Wat die bronnen betreft vind ik de link met bronnen uit Ierland trouwens wel interessant: hoe vaak wordt in die bronnen gerefereerd aan steden/plaatsen/gebieden in wat we nu 'Nederland' en/of 'Duitsland' noemen. Het wel of niet aanwezig zijn zegt in elk geval iets over in hoeverre bepaalde zaken 'internationale' bekendheid genoten. Zie ook die uitbraken van de pest. Belangrijke vraag is natuurlijk wel in hoeverre die Ierse bronnen weer betrouwbaar zijn.

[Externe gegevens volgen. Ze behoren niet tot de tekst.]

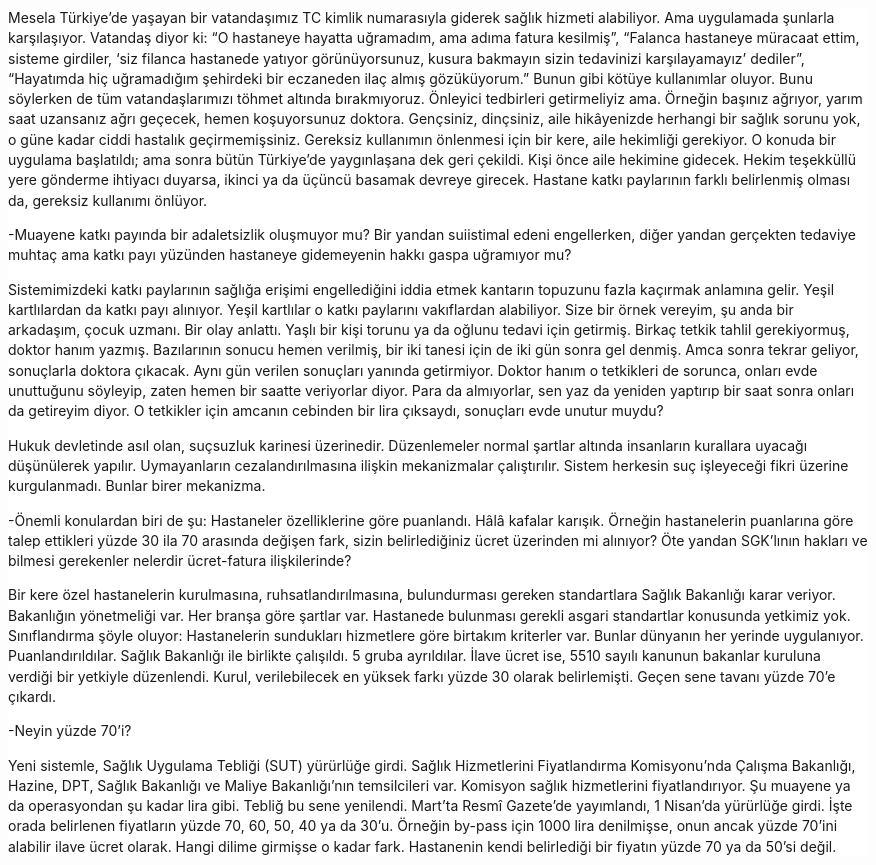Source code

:    Mesela Türkiye’de yaşayan bir vatandaşımız TC kimlik numarasıyla giderek sağlık hizmeti alabiliyor. Ama uygulamada şunlarla karşılaşıyor. Vatandaş diyor ki: “O hastaneye hayatta uğramadım, ama adıma fatura kesilmiş”, “Falanca hastaneye müracaat ettim, sisteme girdiler, ‘siz filanca hastanede yatıyor görünüyorsunuz, kusura bakmayın sizin tedavinizi karşılayamayız’ dediler”, “Hayatımda hiç uğramadığım şehirdeki bir eczaneden ilaç almış gözüküyorum.” Bunun gibi kötüye kullanımlar oluyor. Bunu söylerken de tüm vatandaşlarımızı töhmet altında bırakmıyoruz. Önleyici tedbirleri getirmeliyiz ama. Örneğin başınız ağrıyor, yarım saat uzansanız ağrı geçecek, hemen koşuyorsunuz doktora. Gençsiniz, dinçsiniz, aile hikâyenizde herhangi bir sağlık sorunu yok, o güne kadar ciddi hastalık geçirmemişsiniz. Gereksiz kullanımın önlenmesi için bir kere, aile hekimliği gerekiyor. O konuda bir uygulama başlatıldı; ama sonra bütün Türkiye’de yaygınlaşana dek geri çekildi. Kişi önce aile hekimine gidecek. Hekim teşekküllü yere gönderme ihtiyacı duyarsa, ikinci ya da üçüncü basamak devreye girecek. Hastane katkı paylarının farklı belirlenmiş olması da, gereksiz kullanımı önlüyor.
  </p>
  <p class="MsoNormal">
   -Muayene katkı payında bir adaletsizlik oluşmuyor mu? Bir yandan suiistimal edeni engellerken, diğer yandan gerçekten tedaviye muhtaç ama katkı payı yüzünden hastaneye gidemeyenin hakkı gaspa uğramıyor mu?
  </p>
  <p class="MsoNormal">
   Sistemimizdeki katkı paylarının sağlığa erişimi engellediğini iddia etmek kantarın topuzunu fazla kaçırmak anlamına gelir. Yeşil kartlılardan da katkı payı alınıyor. Yeşil kartlılar o katkı paylarını vakıflardan alabiliyor. Size bir örnek vereyim, şu anda bir arkadaşım, çocuk uzmanı. Bir olay anlattı. Yaşlı bir kişi torunu ya da oğlunu tedavi için getirmiş. Birkaç tetkik tahlil gerekiyormuş, doktor hanım yazmış. Bazılarının sonucu hemen verilmiş, bir iki tanesi için de iki gün sonra gel denmiş. Amca sonra tekrar geliyor, sonuçlarla doktora çıkacak. Aynı gün verilen sonuçları yanında getirmiyor. Doktor hanım o tetkikleri de sorunca, onları evde unuttuğunu söyleyip, zaten hemen bir saatte veriyorlar diyor. Para da almıyorlar, sen yaz da yeniden yaptırıp bir saat sonra onları da getireyim diyor. O tetkikler için amcanın cebinden bir lira çıksaydı, sonuçları evde unutur muydu?
  </p>
  <p class="MsoNormal">
   Hukuk devletinde asıl olan, suçsuzluk karinesi üzerinedir. Düzenlemeler normal şartlar altında insanların kurallara uyacağı düşünülerek yapılır. Uymayanların cezalandırılmasına ilişkin mekanizmalar çalıştırılır. Sistem herkesin suç işleyeceği fikri üzerine kurgulanmadı. Bunlar birer mekanizma.
  </p>
  <p class="MsoNormal">
   -Önemli konulardan biri de şu: Hastaneler özelliklerine göre puanlandı. Hâlâ kafalar karışık. Örneğin hastanelerin puanlarına göre talep ettikleri yüzde 30 ila 70 arasında değişen fark, sizin belirlediğiniz ücret üzerinden mi alınıyor? Öte yandan SGK’lının hakları ve bilmesi gerekenler nelerdir ücret-fatura ilişkilerinde?
  </p>
  <p class="MsoNormal">
   Bir kere özel hastanelerin kurulmasına, ruhsatlandırılmasına, bulundurması gereken standartlara Sağlık Bakanlığı karar veriyor. Bakanlığın yönetmeliği var. Her branşa göre şartlar var. Hastanede bulunması gerekli asgari standartlar konusunda yetkimiz yok. Sınıflandırma şöyle oluyor: Hastanelerin sundukları hizmetlere göre birtakım kriterler var. Bunlar dünyanın her yerinde uygulanıyor. Puanlandırıldılar. Sağlık Bakanlığı ile birlikte çalışıldı. 5 gruba ayrıldılar. İlave ücret ise, 5510 sayılı kanunun bakanlar kuruluna verdiği bir yetkiyle düzenlendi. Kurul, verilebilecek en yüksek farkı yüzde 30 olarak belirlemişti. Geçen sene tavanı yüzde 70’e çıkardı.
  </p>
  <p class="MsoNormal">
   -Neyin yüzde 70’i?
  </p>
  <p class="MsoNormal">
   Yeni sistemle, Sağlık Uygulama Tebliği (SUT)
   <span>
   </span>
   yürürlüğe girdi. Sağlık Hizmetlerini Fiyatlandırma Komisyonu’nda Çalışma Bakanlığı, Hazine, DPT, Sağlık Bakanlığı ve Maliye Bakanlığı’nın temsilcileri var. Komisyon sağlık hizmetlerini fiyatlandırıyor. Şu muayene ya da operasyondan şu kadar lira gibi. Tebliğ bu sene yenilendi. Mart’ta Resmî Gazete’de yayımlandı, 1 Nisan’da yürürlüğe girdi. İşte orada belirlenen fiyatların yüzde 70, 60, 50, 40 ya da 30’u. Örneğin by-pass için 1000 lira denilmişse, onun ancak yüzde 70’ini alabilir ilave ücret olarak. Hangi dilime girmişse o kadar fark. Hastanenin kendi belirlediği bir fiyatın yüzde 70 ya da 50’si değil.
  </p>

Of de fantoomtijdtheorie nu de werkelijke verklaring voor het missen van vondsten e.d. is of niet: dankzij het poneren van die theorie door een gepromoveerd wetenschapper lijken traditionalisten (in de zin dat veel bronnen naar Duitsland zijn getrokken) meer archeologisch bewijs aan te moeten leveren. En dat kan alleen maar goed zijn voor de waarheidsvinding.